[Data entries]
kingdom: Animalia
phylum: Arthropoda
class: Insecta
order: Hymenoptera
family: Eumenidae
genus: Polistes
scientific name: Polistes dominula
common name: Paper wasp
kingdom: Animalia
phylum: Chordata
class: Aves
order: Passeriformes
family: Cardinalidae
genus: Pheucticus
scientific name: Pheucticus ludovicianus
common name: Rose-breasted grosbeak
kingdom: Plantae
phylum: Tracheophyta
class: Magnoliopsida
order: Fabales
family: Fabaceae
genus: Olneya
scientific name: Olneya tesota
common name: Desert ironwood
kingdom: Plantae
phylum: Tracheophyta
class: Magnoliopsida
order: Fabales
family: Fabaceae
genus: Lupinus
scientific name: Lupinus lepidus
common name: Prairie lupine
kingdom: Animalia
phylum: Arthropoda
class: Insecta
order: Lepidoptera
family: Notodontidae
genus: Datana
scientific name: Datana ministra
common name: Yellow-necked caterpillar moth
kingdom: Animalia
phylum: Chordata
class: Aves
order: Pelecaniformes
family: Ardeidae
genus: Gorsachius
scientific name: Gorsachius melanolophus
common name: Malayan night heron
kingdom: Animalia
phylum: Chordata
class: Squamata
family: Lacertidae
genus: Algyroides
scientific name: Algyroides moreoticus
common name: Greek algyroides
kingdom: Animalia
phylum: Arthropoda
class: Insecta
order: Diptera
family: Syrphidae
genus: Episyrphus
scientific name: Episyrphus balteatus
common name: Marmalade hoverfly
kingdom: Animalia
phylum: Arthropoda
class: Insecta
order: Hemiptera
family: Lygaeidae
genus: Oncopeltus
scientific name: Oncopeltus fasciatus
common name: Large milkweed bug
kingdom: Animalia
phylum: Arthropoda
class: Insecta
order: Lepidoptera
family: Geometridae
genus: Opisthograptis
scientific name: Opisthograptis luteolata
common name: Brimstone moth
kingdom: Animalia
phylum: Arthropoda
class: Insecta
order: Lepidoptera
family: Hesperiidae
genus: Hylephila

PROBLEM STATEMENT — Copy every line of the data above without changes, from the line containing "scientific name: Oncopeltus fasciatus" down to the final line of the data.

ANSWER TO THE EXERCISE —
scientific name: Oncopeltus fasciatus
common name: Large milkweed bug
kingdom: Animalia
phylum: Arthropoda
class: Insecta
order: Lepidoptera
family: Geometridae
genus: Opisthograptis
scientific name: Opisthograptis luteolata
common name: Brimstone moth
kingdom: Animalia
phylum: Arthropoda
class: Insecta
order: Lepidoptera
family: Hesperiidae
genus: Hylephila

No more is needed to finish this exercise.